Every girl a GA.
That’s the current emphasis of Girls in Action (GAs), the missions organization for girls in first through sixth grade, to encourage missions education in the local church. It’s also a message that resonates with four women — former GAs whose lives were greatly influenced through their GA participation as they developed a heart for missions.
The importance of a missional lifestyle was instilled in Mary Lochridge of Kings Mountain, through her participation in Girls Auxiliary (now Girls in Action) as a young girl. Years later, she and her husband, James, were appointed as missionaries with the Foreign Mission Board (now International Mission Board or IMB) and served in the Philippines for 27 years. Lochridge organized Girls in Action, introducing girls to the concepts of giving, praying and serving God. More than 20 years in retirement, she still speaks to GAs about missions.
Judy Phillips of Madison, Fla., began attending GAs in fourth grade. She came from a broken home with a mother who had to work. Although such circumstances are common now, in 1959 Phillips said she felt alone and dejected.

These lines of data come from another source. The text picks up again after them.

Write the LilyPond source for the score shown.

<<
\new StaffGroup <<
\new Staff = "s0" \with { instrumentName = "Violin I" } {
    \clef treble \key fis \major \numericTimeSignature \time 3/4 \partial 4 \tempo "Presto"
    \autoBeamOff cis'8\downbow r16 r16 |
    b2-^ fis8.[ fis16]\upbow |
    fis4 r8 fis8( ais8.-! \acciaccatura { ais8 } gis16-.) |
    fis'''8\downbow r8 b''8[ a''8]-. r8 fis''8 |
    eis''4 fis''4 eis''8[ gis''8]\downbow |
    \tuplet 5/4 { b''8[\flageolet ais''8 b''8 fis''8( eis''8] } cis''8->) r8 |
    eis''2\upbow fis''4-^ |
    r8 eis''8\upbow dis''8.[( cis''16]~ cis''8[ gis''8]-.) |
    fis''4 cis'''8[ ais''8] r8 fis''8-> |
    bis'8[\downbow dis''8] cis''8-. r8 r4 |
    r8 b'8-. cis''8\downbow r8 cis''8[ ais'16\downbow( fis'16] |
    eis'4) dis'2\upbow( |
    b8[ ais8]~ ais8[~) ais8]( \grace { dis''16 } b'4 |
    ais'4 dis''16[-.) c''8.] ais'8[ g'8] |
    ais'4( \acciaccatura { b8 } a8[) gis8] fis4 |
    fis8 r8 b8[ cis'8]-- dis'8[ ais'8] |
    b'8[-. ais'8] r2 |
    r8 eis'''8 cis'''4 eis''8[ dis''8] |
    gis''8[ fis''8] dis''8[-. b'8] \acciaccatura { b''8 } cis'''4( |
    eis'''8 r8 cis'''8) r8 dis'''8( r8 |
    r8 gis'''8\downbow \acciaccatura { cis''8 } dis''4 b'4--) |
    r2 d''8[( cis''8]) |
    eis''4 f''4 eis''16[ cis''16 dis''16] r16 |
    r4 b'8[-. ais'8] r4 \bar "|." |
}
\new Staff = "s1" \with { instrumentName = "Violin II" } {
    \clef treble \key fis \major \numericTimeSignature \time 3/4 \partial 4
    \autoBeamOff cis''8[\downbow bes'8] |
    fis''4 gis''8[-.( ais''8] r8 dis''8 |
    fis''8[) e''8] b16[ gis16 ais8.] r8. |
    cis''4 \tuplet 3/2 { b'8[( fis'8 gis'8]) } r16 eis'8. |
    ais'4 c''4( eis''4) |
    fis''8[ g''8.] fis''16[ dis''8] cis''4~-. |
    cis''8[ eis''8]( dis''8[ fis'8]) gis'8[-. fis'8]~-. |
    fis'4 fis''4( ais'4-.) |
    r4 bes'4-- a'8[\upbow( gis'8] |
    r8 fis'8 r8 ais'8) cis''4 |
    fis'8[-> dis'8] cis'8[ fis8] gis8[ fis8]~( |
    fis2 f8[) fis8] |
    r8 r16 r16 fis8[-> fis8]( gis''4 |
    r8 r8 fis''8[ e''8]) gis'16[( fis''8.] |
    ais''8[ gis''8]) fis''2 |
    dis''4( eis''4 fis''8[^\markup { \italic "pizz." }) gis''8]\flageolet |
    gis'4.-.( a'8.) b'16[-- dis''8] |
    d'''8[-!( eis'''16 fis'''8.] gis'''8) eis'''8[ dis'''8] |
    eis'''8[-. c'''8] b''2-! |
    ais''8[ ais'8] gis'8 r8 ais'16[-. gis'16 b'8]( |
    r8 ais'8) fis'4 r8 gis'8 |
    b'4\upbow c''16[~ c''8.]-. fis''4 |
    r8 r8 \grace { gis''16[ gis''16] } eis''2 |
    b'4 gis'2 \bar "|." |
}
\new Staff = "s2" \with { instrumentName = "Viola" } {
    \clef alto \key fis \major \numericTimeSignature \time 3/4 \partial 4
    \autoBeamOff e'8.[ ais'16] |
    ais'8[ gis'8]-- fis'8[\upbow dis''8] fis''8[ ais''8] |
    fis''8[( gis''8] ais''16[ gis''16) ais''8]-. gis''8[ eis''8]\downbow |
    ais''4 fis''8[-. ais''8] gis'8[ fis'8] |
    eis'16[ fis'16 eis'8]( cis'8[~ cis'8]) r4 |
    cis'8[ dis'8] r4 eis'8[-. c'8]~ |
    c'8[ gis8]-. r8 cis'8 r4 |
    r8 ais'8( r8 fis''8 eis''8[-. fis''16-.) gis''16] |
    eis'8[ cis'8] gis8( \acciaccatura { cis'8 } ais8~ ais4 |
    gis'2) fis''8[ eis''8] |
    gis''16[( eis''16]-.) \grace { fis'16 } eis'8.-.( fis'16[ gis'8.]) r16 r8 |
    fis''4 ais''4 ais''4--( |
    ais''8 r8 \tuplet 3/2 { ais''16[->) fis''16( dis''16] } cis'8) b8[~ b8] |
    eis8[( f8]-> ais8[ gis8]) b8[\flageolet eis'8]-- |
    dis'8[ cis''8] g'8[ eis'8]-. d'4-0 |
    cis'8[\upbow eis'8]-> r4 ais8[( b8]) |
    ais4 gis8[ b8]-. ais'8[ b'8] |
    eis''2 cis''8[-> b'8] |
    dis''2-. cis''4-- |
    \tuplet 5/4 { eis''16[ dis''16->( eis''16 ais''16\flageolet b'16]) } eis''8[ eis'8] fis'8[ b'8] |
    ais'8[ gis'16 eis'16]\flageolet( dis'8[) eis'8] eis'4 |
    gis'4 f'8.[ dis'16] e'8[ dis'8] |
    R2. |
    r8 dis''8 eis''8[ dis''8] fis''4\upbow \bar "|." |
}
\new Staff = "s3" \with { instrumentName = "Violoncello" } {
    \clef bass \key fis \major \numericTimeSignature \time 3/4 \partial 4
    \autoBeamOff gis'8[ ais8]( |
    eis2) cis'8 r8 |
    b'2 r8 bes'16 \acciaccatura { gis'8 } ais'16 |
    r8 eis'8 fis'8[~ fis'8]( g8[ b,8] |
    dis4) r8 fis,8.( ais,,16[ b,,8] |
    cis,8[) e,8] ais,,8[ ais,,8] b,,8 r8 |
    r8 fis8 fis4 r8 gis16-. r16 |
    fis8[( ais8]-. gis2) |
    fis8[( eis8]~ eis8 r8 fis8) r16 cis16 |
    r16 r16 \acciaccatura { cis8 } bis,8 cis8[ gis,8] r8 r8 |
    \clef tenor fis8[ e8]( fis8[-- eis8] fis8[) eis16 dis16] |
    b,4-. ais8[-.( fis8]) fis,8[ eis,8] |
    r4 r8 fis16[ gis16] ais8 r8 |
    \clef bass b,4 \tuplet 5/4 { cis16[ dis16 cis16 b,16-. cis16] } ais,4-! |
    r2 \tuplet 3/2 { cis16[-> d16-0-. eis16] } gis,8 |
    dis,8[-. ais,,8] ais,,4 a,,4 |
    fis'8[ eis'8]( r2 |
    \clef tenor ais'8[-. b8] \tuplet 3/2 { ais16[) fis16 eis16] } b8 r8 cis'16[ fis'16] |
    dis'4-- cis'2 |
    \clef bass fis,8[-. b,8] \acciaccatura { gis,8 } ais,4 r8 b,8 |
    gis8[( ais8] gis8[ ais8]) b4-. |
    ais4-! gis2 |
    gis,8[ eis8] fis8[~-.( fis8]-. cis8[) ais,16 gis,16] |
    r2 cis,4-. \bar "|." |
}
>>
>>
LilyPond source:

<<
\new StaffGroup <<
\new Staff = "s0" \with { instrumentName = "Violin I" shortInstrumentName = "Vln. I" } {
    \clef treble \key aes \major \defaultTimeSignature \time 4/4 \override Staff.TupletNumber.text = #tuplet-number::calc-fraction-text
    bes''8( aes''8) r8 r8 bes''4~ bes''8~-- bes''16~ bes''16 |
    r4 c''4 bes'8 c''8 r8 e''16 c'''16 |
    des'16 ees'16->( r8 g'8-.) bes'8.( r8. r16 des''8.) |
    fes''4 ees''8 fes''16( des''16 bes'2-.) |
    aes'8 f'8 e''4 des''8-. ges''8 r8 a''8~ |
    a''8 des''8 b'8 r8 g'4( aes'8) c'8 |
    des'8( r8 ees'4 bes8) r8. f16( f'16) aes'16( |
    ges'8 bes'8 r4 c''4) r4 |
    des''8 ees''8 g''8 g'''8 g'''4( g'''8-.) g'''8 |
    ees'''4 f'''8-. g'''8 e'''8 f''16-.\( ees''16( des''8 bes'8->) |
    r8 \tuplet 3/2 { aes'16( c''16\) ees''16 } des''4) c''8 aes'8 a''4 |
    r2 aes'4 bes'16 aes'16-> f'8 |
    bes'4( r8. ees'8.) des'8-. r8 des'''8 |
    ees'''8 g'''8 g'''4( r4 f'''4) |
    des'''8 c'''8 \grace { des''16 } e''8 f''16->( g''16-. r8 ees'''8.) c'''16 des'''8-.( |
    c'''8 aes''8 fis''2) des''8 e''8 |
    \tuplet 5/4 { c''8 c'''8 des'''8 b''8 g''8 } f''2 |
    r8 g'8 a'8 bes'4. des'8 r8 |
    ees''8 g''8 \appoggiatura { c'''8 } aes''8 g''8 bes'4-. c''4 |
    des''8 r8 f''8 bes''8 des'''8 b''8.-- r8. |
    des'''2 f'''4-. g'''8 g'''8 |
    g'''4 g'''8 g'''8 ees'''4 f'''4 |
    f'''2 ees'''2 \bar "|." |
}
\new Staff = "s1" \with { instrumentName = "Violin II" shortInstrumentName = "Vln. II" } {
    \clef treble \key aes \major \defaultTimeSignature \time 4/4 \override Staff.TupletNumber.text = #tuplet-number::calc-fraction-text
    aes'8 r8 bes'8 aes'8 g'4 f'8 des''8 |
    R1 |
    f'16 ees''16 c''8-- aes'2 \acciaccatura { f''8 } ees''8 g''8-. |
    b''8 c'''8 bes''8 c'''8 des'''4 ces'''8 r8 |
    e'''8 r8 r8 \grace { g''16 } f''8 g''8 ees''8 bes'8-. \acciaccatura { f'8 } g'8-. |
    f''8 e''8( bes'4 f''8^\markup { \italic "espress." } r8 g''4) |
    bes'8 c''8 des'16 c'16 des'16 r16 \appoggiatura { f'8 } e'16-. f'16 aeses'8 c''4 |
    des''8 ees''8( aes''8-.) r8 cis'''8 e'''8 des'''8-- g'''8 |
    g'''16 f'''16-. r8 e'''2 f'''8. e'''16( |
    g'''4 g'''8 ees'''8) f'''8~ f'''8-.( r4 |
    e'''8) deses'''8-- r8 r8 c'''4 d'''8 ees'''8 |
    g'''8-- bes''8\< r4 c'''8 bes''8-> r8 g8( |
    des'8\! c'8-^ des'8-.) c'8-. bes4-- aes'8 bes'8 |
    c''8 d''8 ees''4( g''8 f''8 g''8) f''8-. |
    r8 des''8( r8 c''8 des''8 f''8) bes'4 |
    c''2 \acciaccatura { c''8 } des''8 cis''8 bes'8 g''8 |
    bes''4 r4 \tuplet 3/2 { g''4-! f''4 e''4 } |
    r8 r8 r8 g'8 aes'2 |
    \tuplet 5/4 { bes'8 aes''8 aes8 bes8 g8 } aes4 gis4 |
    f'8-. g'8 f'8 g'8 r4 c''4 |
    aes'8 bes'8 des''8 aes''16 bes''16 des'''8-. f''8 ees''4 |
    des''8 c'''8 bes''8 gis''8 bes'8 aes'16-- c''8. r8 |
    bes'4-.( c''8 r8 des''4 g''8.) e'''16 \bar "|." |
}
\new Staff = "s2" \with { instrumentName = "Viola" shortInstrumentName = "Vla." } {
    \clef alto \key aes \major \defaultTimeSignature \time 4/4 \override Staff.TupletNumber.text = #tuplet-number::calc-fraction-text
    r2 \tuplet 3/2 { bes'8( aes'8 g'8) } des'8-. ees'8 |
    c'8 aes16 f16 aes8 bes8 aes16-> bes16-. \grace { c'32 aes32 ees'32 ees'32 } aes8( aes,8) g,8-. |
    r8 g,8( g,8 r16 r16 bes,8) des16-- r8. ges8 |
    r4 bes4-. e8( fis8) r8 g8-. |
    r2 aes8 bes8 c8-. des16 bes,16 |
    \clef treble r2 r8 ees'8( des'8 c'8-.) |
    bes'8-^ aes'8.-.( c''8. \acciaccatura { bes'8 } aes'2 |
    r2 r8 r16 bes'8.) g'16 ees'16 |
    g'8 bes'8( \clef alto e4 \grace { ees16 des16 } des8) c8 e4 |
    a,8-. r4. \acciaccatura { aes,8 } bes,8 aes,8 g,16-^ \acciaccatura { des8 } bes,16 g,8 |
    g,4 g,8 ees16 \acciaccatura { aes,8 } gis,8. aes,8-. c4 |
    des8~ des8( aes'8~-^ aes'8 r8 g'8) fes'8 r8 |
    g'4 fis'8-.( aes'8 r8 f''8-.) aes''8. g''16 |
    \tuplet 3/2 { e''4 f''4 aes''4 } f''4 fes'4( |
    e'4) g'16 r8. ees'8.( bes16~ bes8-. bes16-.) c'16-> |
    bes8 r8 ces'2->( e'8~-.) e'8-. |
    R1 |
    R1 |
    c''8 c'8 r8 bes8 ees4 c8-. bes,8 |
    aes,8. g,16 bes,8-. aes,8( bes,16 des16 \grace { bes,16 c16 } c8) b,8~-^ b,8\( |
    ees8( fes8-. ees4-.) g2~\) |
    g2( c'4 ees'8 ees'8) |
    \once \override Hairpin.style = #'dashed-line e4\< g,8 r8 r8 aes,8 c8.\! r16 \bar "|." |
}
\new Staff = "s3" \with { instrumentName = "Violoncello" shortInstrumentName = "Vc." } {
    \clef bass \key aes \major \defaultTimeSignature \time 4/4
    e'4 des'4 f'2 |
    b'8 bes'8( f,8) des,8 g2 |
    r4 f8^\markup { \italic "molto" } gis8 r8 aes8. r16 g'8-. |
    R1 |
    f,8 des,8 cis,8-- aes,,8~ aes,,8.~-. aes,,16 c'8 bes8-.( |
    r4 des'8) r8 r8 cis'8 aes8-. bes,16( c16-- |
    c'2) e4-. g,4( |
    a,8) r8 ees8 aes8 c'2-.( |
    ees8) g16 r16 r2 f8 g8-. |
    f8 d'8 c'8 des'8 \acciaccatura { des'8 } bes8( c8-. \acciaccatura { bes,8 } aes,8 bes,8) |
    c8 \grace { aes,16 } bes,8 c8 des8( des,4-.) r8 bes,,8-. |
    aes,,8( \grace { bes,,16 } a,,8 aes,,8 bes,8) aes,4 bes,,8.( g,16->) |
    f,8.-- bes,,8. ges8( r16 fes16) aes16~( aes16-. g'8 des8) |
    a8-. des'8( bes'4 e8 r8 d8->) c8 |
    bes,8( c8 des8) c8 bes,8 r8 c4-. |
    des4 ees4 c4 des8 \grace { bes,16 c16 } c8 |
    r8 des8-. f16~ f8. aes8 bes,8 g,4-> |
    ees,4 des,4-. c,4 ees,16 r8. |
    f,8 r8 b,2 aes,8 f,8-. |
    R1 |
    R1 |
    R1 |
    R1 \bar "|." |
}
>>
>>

But each Monday after school, she walked to West Highland Baptist Church. There she was accepted despite her family background.
“Those leaders,” Phillips said, “took me under their wings. I could feel good about myself.” Three years after becoming a GA, Phillips asked Jesus into her life.
Through GA missions activities, Phillips began a life of service that continues 50 years later. Among many other things, she’s taught GAs and Royal Ambassadors, and served as a Missions Service Corps volunteer.
Current Girls in Action members also find relevance and purpose in their GA involvement. Jessica Gulledge first became involved in GAs when she moved to Georgia. She is a GA now at Shirley Hills Baptist Church, she said, because they help other people. “GAs is possibly the best thing that has ever happened to me,” she said.
Taylor Long, a GA from Pine Grove Baptist Church in Walterboro, S.C., likes GA parties and activities. More than those, though, she looks forward to doing missions. For example, her group plays handbells at the area nursing home, sends care packages to prison inmates, and provides Christmas presents for people who may not have any otherwise.